Earth Issues

Say goodbye to Styrofoam

 | November 22, 2010

We all love electronics, but do you ever think about the packaging they come with?

Packaging products like Styrofoam add a huge burden on the environment, but thanks to new innovation and better corporate environmental policies wasteful packaging will become a thing of the past.

Many have heard countless studies about the amount of time it takes to break down Styrofoam, hundreds to thousands of years, and it never fully decomposes. Instead it turns into tiny plastic pebbles which end up in our water systems and inadvertently into the mouths and stomachs of birds and fish.

While Henry Lau, media relations advisor for Environment Canada claims that polystyrene, the material that composes Styrofoam, represents less than one per cent of the waste stream by weight, the fact that it’s not compostable and therefore just continues to take up space and harm wildlife makes it a matter for environmental concern.

Companies, like Ecovative Design from Green Island, New York are taking the initiative in battling one-time-use plastics.
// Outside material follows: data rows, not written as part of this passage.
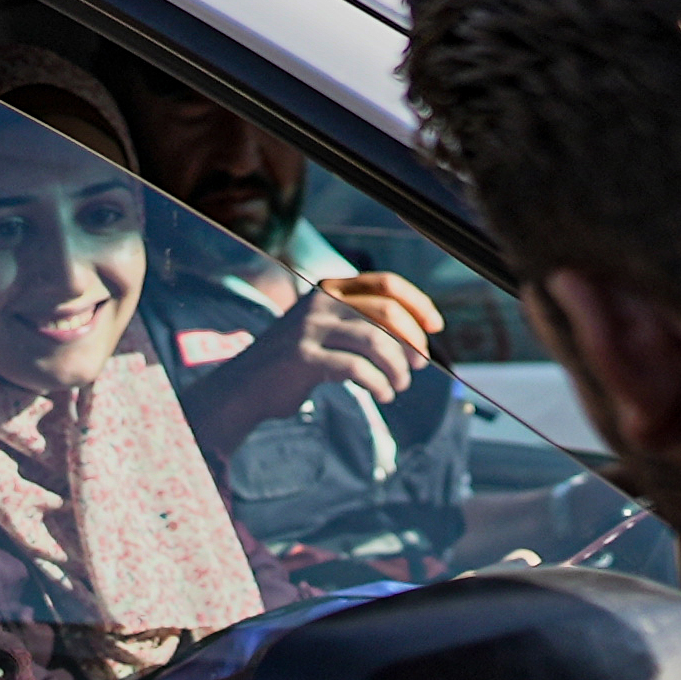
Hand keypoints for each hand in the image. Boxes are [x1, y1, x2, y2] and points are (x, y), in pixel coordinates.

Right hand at [184, 271, 447, 458]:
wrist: (244, 387)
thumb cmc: (293, 362)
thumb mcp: (324, 329)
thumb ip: (358, 322)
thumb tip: (414, 337)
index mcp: (329, 288)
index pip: (386, 284)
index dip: (418, 303)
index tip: (435, 326)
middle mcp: (320, 302)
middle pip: (386, 312)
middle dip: (411, 341)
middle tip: (419, 365)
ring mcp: (310, 329)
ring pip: (375, 341)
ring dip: (397, 367)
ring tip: (400, 385)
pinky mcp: (303, 358)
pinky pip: (356, 369)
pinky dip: (379, 384)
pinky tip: (383, 395)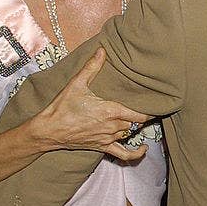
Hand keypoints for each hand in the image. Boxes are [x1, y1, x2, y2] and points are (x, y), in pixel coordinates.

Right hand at [33, 48, 152, 159]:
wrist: (50, 130)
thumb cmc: (62, 107)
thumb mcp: (77, 84)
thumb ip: (92, 67)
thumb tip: (102, 50)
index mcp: (110, 111)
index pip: (139, 113)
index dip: (150, 109)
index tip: (157, 103)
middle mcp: (112, 126)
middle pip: (135, 122)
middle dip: (139, 115)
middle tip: (144, 106)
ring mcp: (108, 138)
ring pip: (130, 133)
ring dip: (133, 126)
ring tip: (137, 117)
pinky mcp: (102, 147)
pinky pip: (124, 154)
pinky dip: (136, 154)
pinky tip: (143, 150)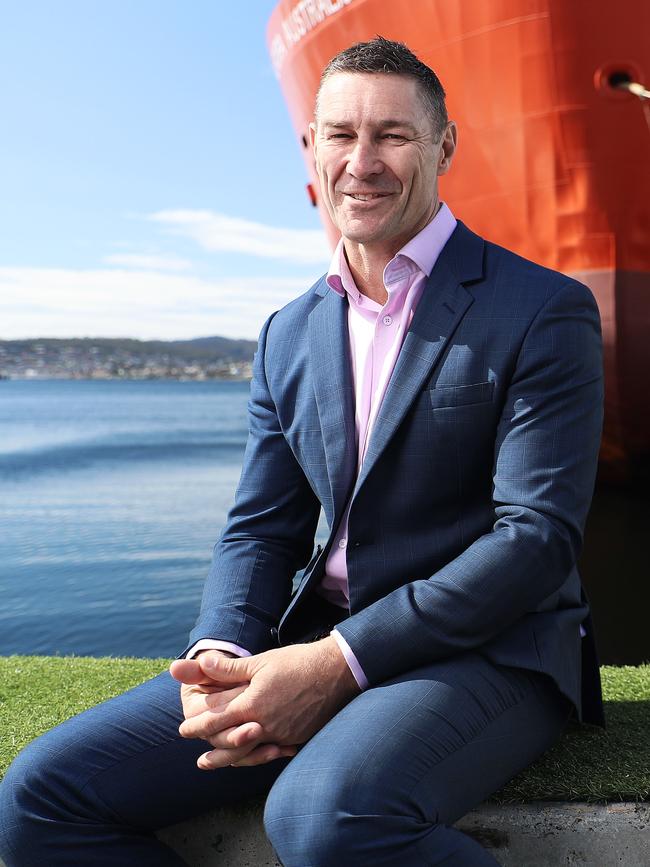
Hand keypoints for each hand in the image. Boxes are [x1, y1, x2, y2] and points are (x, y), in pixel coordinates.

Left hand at [172, 639, 359, 769]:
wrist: (335, 672)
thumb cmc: (297, 662)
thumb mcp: (261, 662)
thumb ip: (230, 669)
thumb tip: (202, 662)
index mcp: (252, 703)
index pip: (217, 719)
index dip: (198, 725)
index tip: (183, 730)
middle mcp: (265, 724)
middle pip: (230, 743)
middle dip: (212, 749)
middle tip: (199, 758)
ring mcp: (282, 734)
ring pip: (250, 752)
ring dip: (231, 759)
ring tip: (216, 764)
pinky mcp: (296, 737)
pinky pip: (273, 750)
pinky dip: (258, 755)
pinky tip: (254, 756)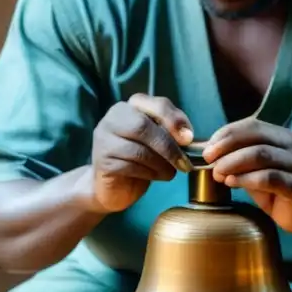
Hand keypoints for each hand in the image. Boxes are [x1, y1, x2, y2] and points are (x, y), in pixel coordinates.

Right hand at [90, 94, 193, 212]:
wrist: (115, 186)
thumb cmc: (141, 159)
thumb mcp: (159, 141)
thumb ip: (172, 132)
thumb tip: (187, 136)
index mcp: (131, 107)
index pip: (156, 104)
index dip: (174, 120)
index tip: (189, 138)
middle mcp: (113, 119)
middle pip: (143, 126)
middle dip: (168, 146)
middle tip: (184, 163)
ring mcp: (104, 140)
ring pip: (138, 149)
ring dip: (161, 164)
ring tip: (169, 172)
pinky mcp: (102, 162)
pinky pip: (131, 167)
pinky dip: (149, 174)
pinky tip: (154, 176)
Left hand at [203, 118, 291, 233]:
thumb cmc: (277, 188)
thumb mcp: (255, 170)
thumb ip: (237, 158)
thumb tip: (208, 153)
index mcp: (283, 136)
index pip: (252, 125)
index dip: (227, 133)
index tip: (207, 147)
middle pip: (256, 137)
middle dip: (227, 146)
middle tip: (209, 159)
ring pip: (262, 155)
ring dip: (234, 162)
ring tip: (217, 172)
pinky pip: (270, 178)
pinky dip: (246, 178)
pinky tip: (232, 182)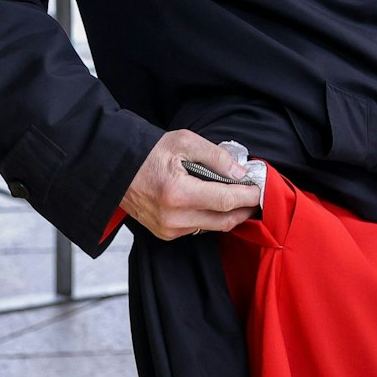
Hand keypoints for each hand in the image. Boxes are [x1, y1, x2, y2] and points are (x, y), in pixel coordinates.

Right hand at [120, 128, 259, 239]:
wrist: (115, 169)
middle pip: (224, 220)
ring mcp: (168, 229)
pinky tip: (215, 202)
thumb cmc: (148, 152)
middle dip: (245, 209)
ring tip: (238, 196)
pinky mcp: (165, 234)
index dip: (248, 196)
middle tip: (256, 196)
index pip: (226, 200)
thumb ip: (216, 157)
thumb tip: (241, 172)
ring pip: (212, 227)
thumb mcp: (185, 142)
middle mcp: (173, 217)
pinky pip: (198, 229)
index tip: (261, 188)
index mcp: (178, 193)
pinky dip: (211, 217)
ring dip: (229, 214)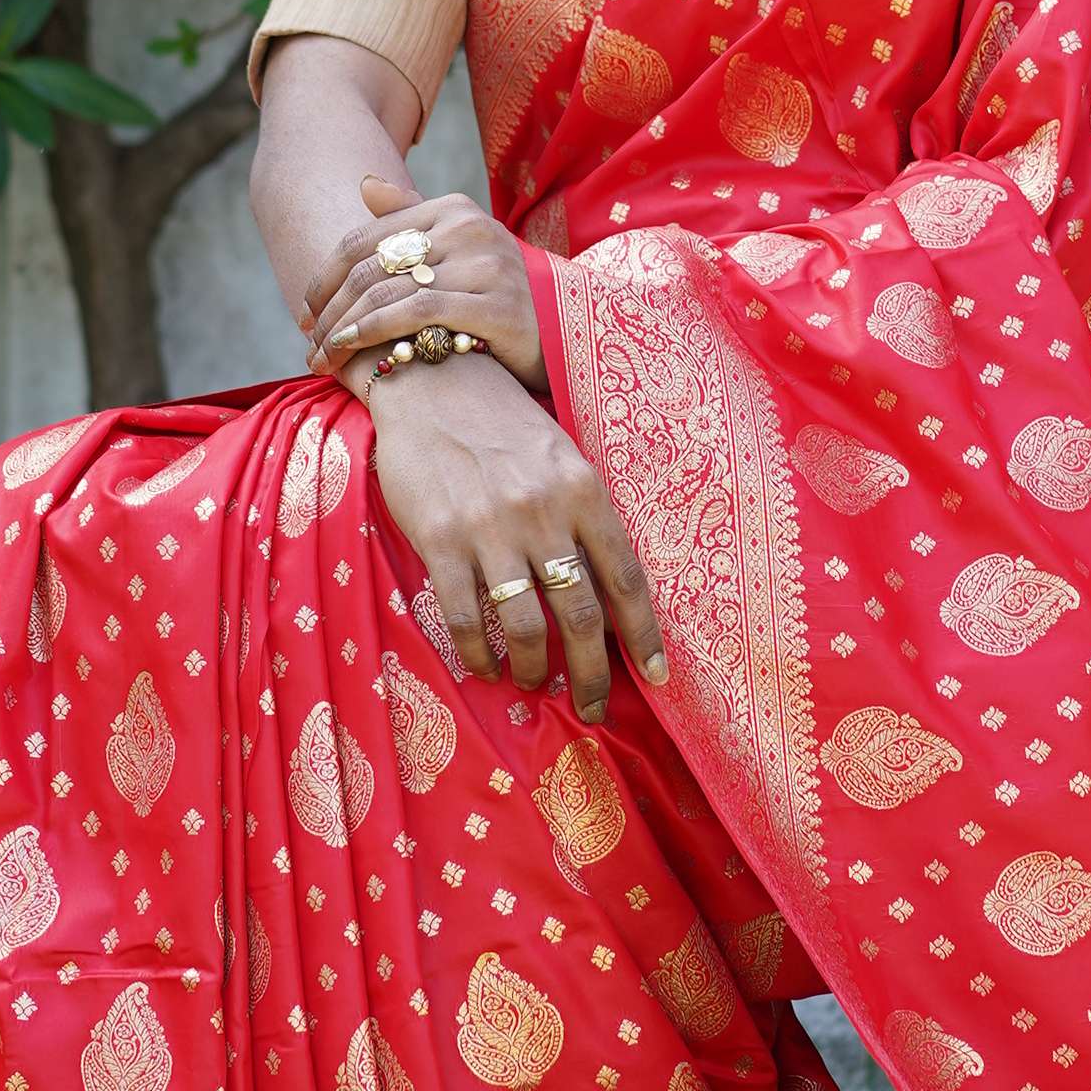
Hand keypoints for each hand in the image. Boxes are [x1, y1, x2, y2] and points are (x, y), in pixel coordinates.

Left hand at [301, 174, 546, 396]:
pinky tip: (354, 354)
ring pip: (387, 292)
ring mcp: (487, 265)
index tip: (306, 314)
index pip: (365, 238)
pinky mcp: (497, 305)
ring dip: (344, 331)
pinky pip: (417, 313)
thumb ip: (410, 218)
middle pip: (371, 268)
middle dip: (330, 311)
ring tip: (323, 360)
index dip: (325, 277)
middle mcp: (469, 228)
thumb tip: (365, 184)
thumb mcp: (456, 251)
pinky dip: (375, 333)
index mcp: (452, 209)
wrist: (563, 335)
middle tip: (310, 346)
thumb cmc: (495, 296)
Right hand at [359, 347, 667, 715]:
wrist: (434, 382)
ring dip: (532, 669)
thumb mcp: (562, 457)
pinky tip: (485, 666)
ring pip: (526, 627)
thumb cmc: (504, 425)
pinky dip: (478, 654)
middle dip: (592, 675)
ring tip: (532, 683)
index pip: (627, 579)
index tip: (656, 678)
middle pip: (581, 617)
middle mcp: (544, 513)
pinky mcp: (441, 540)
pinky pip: (466, 618)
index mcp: (585, 491)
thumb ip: (584, 517)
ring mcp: (491, 529)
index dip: (644, 637)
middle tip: (592, 708)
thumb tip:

Their new product, Mycobond, is a compostable Styrofoam-like product made from mushroom roots and seed husks.

Sam Harrington, marketing and communications manager for Ecovative, believes Mycobond will revolutionize the packaging products industry, and more.

“This [Mycobond] is a way to quickly grow performance materials to replace unsustainable synthetic plastics and foams,” he says. “We expect our materials to replace plastic and foams in applications from surfboards to car parts to furniture.”

A surfboard made from mushroom roots and seed husks? For a sport that claims to be one with the earth it’s about time they found something a little earthier to manufacture their equipment out of.

Mycobond is made entirely from waste product. The materials are baked to form a Styrofoam-like material and then shaped for packaging. Once received, they can be broken up and tossed right into your compost, or thrown out where they’ll quickly decompose. The organic materials add nutrition to garden soils.

Currently Ecovative is manufacturing EcoCradle, the packaging material, and Greensulate, made out of the same material but used in replacement of traditional home insulation. Both materials are completely dry and free of allergens.

Dell, a popular electronics manufacturer, is also taking a green step forward when it comes to packaging materials. All Dell products are shipped using compostable bamboo packaging.

Bamboo grows fast, up to 100 centimetres per day, and is an environmentally sustainable product that’s seen a lot of interest in manufacturing everything from flooring to clothing, even snowboards!

Michelle Mosmeyer, a member of Dell’s sustainability team, explains that the bamboo used for Dell’s packaging is processed in an environmentally sound way.

“We make it by mechanically, not chemically, pulping FSC (Forest Stewardship Council) certified bamboo fibres and then moulding them into our packaging cushions,” she says, adding that when “placed in a hot, active compost pile it will decompose at the same rate as any other organic material.”

The next time you order a new computer or cellphone, consider what it’s coming in. If more people support environmentally friendly companies, then more companies will become more environmentally friendly—the law of supply and demand. Think: your new shipment of office supplies could also feed your garden!